**WORK REQUEST 1:** In the Oprah Winfrey passage, in which city did Winfrey work as an evening news anchor in the mid-1970s?
BEGIN EXERCISE PASSAGE
An advertisement from Oprah Winfrey’s early days as an evening news anchor in Nashville in the mid-1970s. Winfrey and her thousands of hours of TV are now the subjects of a big, fascinating exhibition at the Smithsonian’s National Museum of African American History and Culture that captures what the show was, did and has meant.

Has any American spent more of her career flinging her arms up in shock and elation than Oprah Winfrey? Maybe — maybe — certain long-suffering and spoiled-rotten sports fans. But in 25 years of hosting a daytime talk show five days a week, nine months out of 12, often to gigantic ratings, Winfrey raised her arms a lot — over makeovers and giveaways and celebrity surprises, like that time, in 2011, nearing the final broadcast of “The Oprah Winfrey Show,” when she turned around and saw Stevie Wonder, at a piano, rising out of an arena floor. OK, it was only one arm, but it went up with the force of two. Her reaction was part “buzzer beater,” part “pageant win.”
END EXERCISE PASSAGE
BEGIN DATA EXCERPTS
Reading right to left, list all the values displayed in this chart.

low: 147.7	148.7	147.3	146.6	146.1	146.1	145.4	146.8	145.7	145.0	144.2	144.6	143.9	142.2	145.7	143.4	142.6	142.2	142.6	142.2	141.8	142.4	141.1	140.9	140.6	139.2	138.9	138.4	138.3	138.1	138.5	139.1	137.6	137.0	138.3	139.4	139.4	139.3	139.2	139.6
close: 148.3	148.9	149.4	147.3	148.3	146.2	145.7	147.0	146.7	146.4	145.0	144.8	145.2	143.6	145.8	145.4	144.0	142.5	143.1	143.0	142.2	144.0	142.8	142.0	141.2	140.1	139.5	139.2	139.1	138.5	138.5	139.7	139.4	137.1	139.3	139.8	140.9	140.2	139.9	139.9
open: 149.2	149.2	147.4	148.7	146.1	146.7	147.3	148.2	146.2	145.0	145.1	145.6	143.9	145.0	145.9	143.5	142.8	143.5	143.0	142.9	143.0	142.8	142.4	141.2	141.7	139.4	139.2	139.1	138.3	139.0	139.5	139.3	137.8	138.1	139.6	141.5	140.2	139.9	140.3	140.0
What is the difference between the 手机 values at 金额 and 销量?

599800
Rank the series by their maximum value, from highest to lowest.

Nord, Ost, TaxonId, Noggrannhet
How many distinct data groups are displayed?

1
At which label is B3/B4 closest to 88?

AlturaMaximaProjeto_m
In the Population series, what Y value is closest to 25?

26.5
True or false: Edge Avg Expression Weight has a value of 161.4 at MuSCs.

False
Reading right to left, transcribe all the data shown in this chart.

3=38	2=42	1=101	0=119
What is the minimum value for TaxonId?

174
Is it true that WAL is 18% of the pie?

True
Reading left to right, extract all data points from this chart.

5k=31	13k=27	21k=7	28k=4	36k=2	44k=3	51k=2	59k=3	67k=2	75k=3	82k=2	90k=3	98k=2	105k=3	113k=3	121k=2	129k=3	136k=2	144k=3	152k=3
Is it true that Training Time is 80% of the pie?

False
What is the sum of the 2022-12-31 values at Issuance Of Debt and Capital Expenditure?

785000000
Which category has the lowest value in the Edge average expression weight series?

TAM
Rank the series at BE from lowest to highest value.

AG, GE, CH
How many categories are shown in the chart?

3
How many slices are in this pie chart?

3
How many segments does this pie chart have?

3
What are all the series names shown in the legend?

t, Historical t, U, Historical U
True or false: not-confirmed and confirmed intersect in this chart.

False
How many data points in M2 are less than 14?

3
END DATA EXCERPTS
**WORK REQUEST 2:** Please quote the entries word for word, everything from the first entry down to the line containing "What are all", with that line included.

**EXERCISE RESULT 1:** Nashville

**EXERCISE RESULT 2:**
Reading right to left, list all the values displayed in this chart.

low: 147.7	148.7	147.3	146.6	146.1	146.1	145.4	146.8	145.7	145.0	144.2	144.6	143.9	142.2	145.7	143.4	142.6	142.2	142.6	142.2	141.8	142.4	141.1	140.9	140.6	139.2	138.9	138.4	138.3	138.1	138.5	139.1	137.6	137.0	138.3	139.4	139.4	139.3	139.2	139.6
close: 148.3	148.9	149.4	147.3	148.3	146.2	145.7	147.0	146.7	146.4	145.0	144.8	145.2	143.6	145.8	145.4	144.0	142.5	143.1	143.0	142.2	144.0	142.8	142.0	141.2	140.1	139.5	139.2	139.1	138.5	138.5	139.7	139.4	137.1	139.3	139.8	140.9	140.2	139.9	139.9
open: 149.2	149.2	147.4	148.7	146.1	146.7	147.3	148.2	146.2	145.0	145.1	145.6	143.9	145.0	145.9	143.5	142.8	143.5	143.0	142.9	143.0	142.8	142.4	141.2	141.7	139.4	139.2	139.1	138.3	139.0	139.5	139.3	137.8	138.1	139.6	141.5	140.2	139.9	140.3	140.0
What is the difference between the 手机 values at 金额 and 销量?

599800
Rank the series by their maximum value, from highest to lowest.

Nord, Ost, TaxonId, Noggrannhet
How many distinct data groups are displayed?

1
At which label is B3/B4 closest to 88?

AlturaMaximaProjeto_m
In the Population series, what Y value is closest to 25?

26.5
True or false: Edge Avg Expression Weight has a value of 161.4 at MuSCs.

False
Reading right to left, transcribe all the data shown in this chart.

3=38	2=42	1=101	0=119
What is the minimum value for TaxonId?

174
Is it true that WAL is 18% of the pie?

True
Reading left to right, extract all data points from this chart.

5k=31	13k=27	21k=7	28k=4	36k=2	44k=3	51k=2	59k=3	67k=2	75k=3	82k=2	90k=3	98k=2	105k=3	113k=3	121k=2	129k=3	136k=2	144k=3	152k=3
Is it true that Training Time is 80% of the pie?

False
What is the sum of the 2022-12-31 values at Issuance Of Debt and Capital Expenditure?

785000000
Which category has the lowest value in the Edge average expression weight series?

TAM
Rank the series at BE from lowest to highest value.

AG, GE, CH
How many categories are shown in the chart?

3
How many slices are in this pie chart?

3
How many segments does this pie chart have?

3
What are all the series names shown in the legend?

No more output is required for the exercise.